1.356 Petugas Satgas Mina Disiagakan Atur Arus Jemaah Haji RI di Jamarat

1.356 Petugas Satgas Mina Disiagakan Atur Arus Jemaah Haji RI di Jamarat

Terkini | inews | Kamis, 28 Mei 2026 - 16:40
share

JAKARTA, iNews.id - Kementerian Haji dan Umrah (Kemenhaj) menyiagakan sebanyak 1.356 petugas Satgas Mina untuk memperkuat layanan dan pengawasan jemaah haji Indonesia selama fase Mina pada puncak ibadah haji.

Diketahui, fase Mina merupakan tahapan krusial dalam puncak ibadah haji (Armuzna), di mana jemaah tinggal (mabit) di Mina untuk melontar jumrah. Fase tersebut menuntut kesiapan fisik prima karena jemaah berjalan kaki menuju Jamarat dan berpotensi menghadapi suhu ekstrem.

Juru Bicara Kementerian Haji dan Umrah (Kemenhaj), Maria Assegaff menjelaskan, ribuan petugas tersebut ditempatkan di sejumlah titik guna mendukung pengaturan arus jemaah hingga merespons cepat kebutuhan di lapangan.

“Secara keseluruhan, total ada 1.356 petugas Satgas Mina yang disiagakan untuk mendukung layanan, pengawasan, dan juga pengaturan arus jemaah, serta merespon cepat terhadap kebutuhan jemaah di lapangan,” ucap Maria, Kamis (28/5/2026).

Dia menambahkan, pos pantau Satgas Mina tersebar di sejumlah lokasi, antara lain di Jalan 616, Jalan 533, depan Mina Al-Wadi Hospital, Jalan 627, bawah Jalan Abdullah bin Abdul Aziz, hingga kawasan terowongan Muaisim-Turki.

Adapun, pos-pos tersebut bertugas mengarahkan pergerakan jemaah menuju Jamarat, membantu pengaturan arus saat lontar jumrah, mengantisipasi kepadatan, hingga memastikan jemaah kembali melalui jalur aman.

“Pos-pos tersebut memang bertugas mengarahkan pejalan kaki jemaah haji Indonesia menuju Jamarat, membantu juga bagaimanakah pengaturan arus saat pelaksanaan lontar jumrah, mengantisipasi kepadatan, serta memastikan bahwa jemaah yang kembali dari Jamarat tetap berada pada jalur yang aman dan tidak mengambil jalan pintas yang berisiko,” tuturnya.

Selain Satgas Mina, Petugas Penyelenggara Ibadah Haji (PPIH) juga menyiapkan Mobile Crisis Rescue (MCR) di kawasan Jamarat dan Mina.
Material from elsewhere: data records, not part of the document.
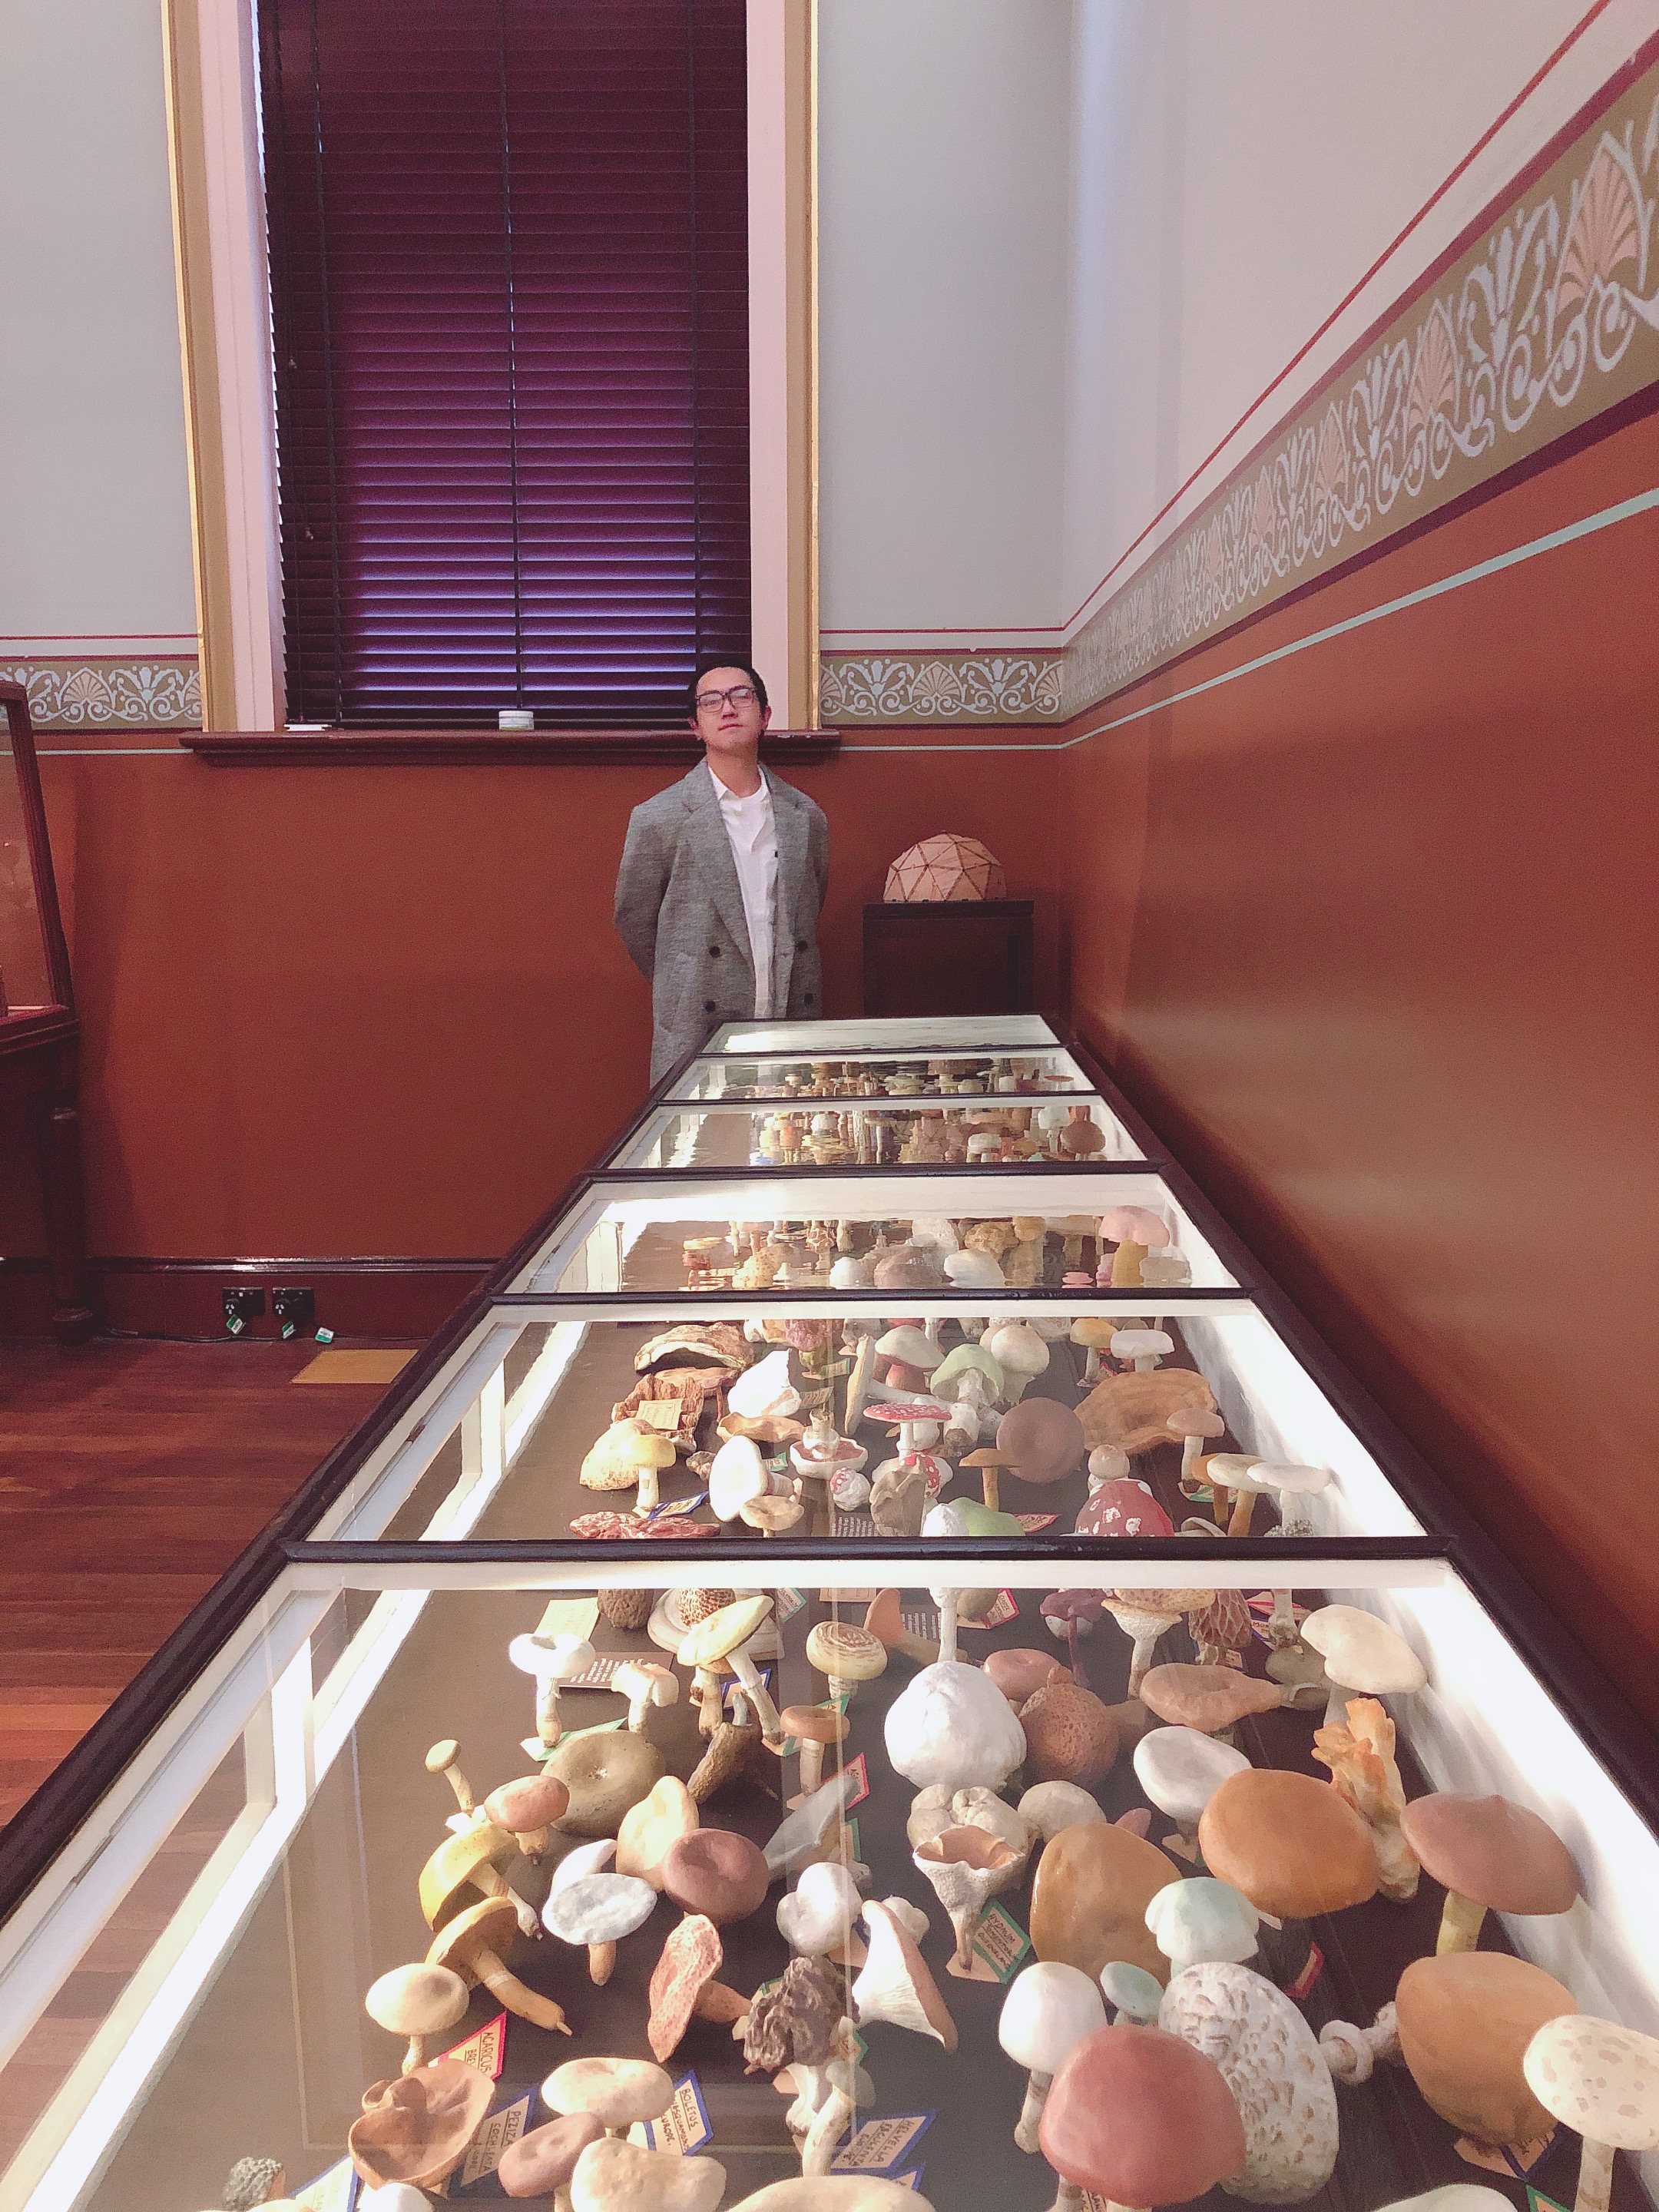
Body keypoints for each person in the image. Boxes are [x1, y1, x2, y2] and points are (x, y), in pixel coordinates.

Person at [614, 659, 830, 1081]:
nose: (728, 709)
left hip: (790, 1024)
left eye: (741, 696)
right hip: (698, 1028)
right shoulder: (658, 818)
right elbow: (635, 920)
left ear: (765, 716)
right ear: (695, 726)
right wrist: (686, 974)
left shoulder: (806, 816)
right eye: (711, 701)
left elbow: (809, 910)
Tim khusus ini disiapkan untuk memberikan pertolongan pertama, melakukan evakuasi darurat, serta membantu mengurai kepadatan jemaah.

Maria mengatakan, posko MCR ditempatkan di titik-titik krusial area Jamarat dan jalur perlintasan jemaah agar petugas dapat memantau situasi secara langsung dan merespons kondisi darurat dengan cepat.

“MCR dibentuk khusus untuk kemudian menangani berbagai kondisi kedaruratan, antara lain misalnya seperti ada jemaah yang mungkin pingsan, tersesat, maupun mengalami kelelahan ekstrem, hingga evakuasi bagi jemaah lanjut usia dan penyandang disabilitas,” kata dia.

Dia menambahkan, petugas juga disiagakan untuk membantu jemaah yang tersesat, kelelahan, terpisah dari rombongan, maupun membutuhkan penanganan segera selama fase Mina berlangsung.

Kemenhaj juga mengimbau jemaah menjaga kesehatan mengingat kondisi cuaca di Mina masih cukup panas pada siang hari. Jemaah diminta memperbanyak minum air putih, menggunakan payung dan pelindung kepala saat berada di luar tenda, serta membatasi aktivitas fisik yang tidak mendesak.

“Jangan biarkan jemaah rentan bergerak sendiri menuju Jamarat,” ucap Maria saat meminta perhatian lebih bagi jemaah lansia, disabilitas, perempuan, dan jemaah dengan risiko kesehatan tinggi.

Kemenhaj memastikan layanan transportasi, akomodasi, konsumsi, kesehatan, bimbingan ibadah, hingga perlindungan jemaah terus diperkuat sampai seluruh rangkaian Armuzna selesai.